5. Clock Time Interpretation

Is $\mathrm{O}((A^\star)^3 \cdot (A - A^\star))^{\sfrac{1}{\gamma}}$ flops a big number? Is it a small number? Flop counts were originally used when floating-point operations were the main computing bottleneck. Now things relating to how data are stored such as cache boundaries and reference locality have first order affects on computation time as well. Nevertheless, ﬂop counts can still give a good back of the envelope estimate of the relative amount of time it would take to execute a procedure, and such a calculation would be helpful in trying to interpret the unit of measurement “flops” on a human scale. e.g., on one hand, arbitrageur effort would be a silly constraint to worry about if the time it took to execute real world calculations was infinitesimally small. On the other hand, flops might be a poor unit of measure for arbitrageurs’ effort if the time it took to carry out reasonable calculations was on the order of millennia since arbitrageurs clearly don’t wait this long to act! Actually doing a quick computation can allay these fears.

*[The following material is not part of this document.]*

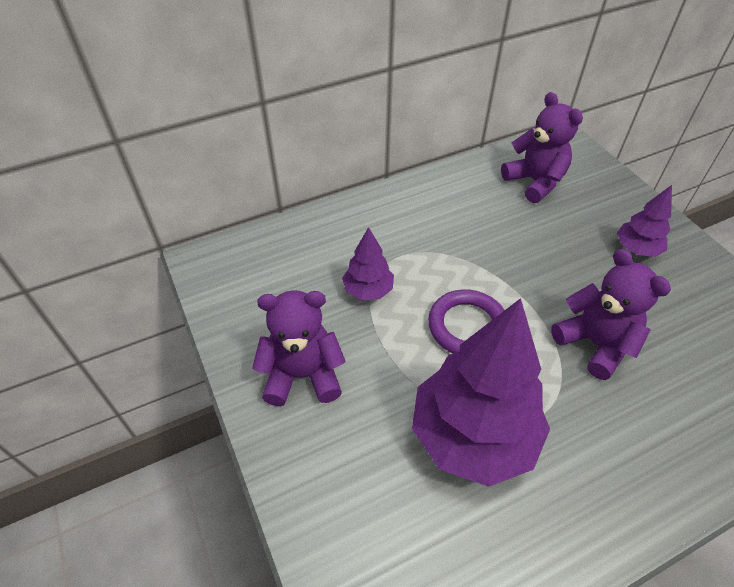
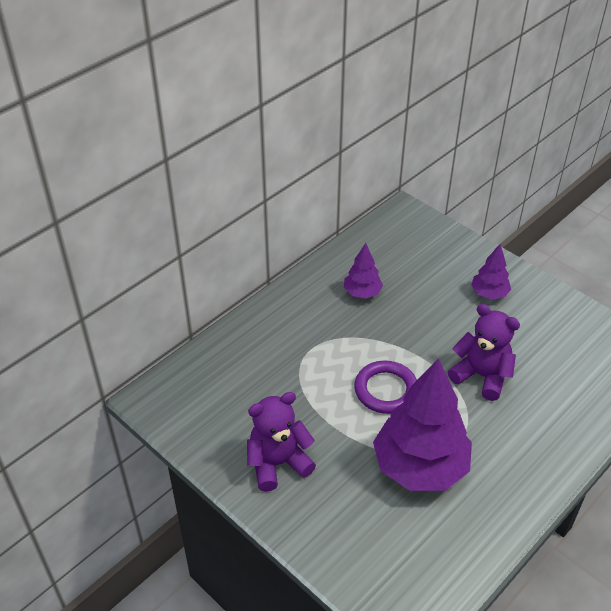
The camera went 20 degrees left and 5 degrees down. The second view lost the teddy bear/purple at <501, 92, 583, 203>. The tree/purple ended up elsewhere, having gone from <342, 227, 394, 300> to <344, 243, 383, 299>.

Suppose that computers can execute roughly $1{\scriptstyle \mathrm{mil}}$ operations per second. Millions of instructions per second (i.e., $\mathrm{MIPS}$ ) is a standard unit of computational speed. I can then calculate the amount of time it would take to execute a given number of flops at a speed of $1{\scriptstyle \mathrm{MIPS}}$ as:

(22) $\begin{align*} \mathrm{Time} &= \left((A^\star)^3 \cdot (A - A^\star) \right)^{\sfrac{1}{\gamma}} \times \left(\frac{1 {\scriptstyle \mathrm{sec}}}{10^6 {\scriptstyle \mathrm{flops}}}\right) \times \left(\frac{1 {\scriptstyle \mathrm{day}}}{86400 {\scriptstyle \mathrm{sec}}}\right) \end{align*}$

Thus, if there are roughly $5000$ characteristics that can take on $50$ different levels and $1$ out of every $1000$ attributes realizes a shock each period, then even if arbitrageurs guess exactly right on the number of shocked attributes (i.e., so that $\gamma = 1$ ) a brute force search would take $45$ days to complete. Clearly, a brute force search strategy just isn’t feasible. There just isn’t enough time to physically do all of the calculations.

6. A Persistent Problem

I conclude by addressing a common question. You might ask: “Won’t really fast computers make cognitive control irrelevant?” No. Progress in computer storage has actually outstripped progress in processing speeds by a wide margin. This is known as Kryder’s Law. Over $10$ years the cost of processing has dropped by a factor of roughly $32$ (i.e., Moore’s Law). By contrast, the cost of storage has dropped by a factor of $1000$ over the same period. e.g., take a look at the figure below made using data from www.mkomo.com which shows that the cost of disk space decreases by $58{\scriptstyle \%}$ each year. What does this mean in practice? Well, as late as 1980 a $26{\scriptstyle \mathrm{MB}}$ hard drive cost $\mathdollar 5 \times 10^3$ , implying that a $1{\scriptstyle \mathrm{TB}}$ hard drive would have cost upwards of $\mathdollar 2 \times 10^5$ . These days you can pick up a $1{\scriptstyle \mathrm{TB}}$ drive for about $\mathdollar 50$ ! We have so much storage that finding things is now an important challenge. This is why we find Google so helpful. Instead of being eliminated by computational power, cognitive control turns out to be a distinctly modern problem.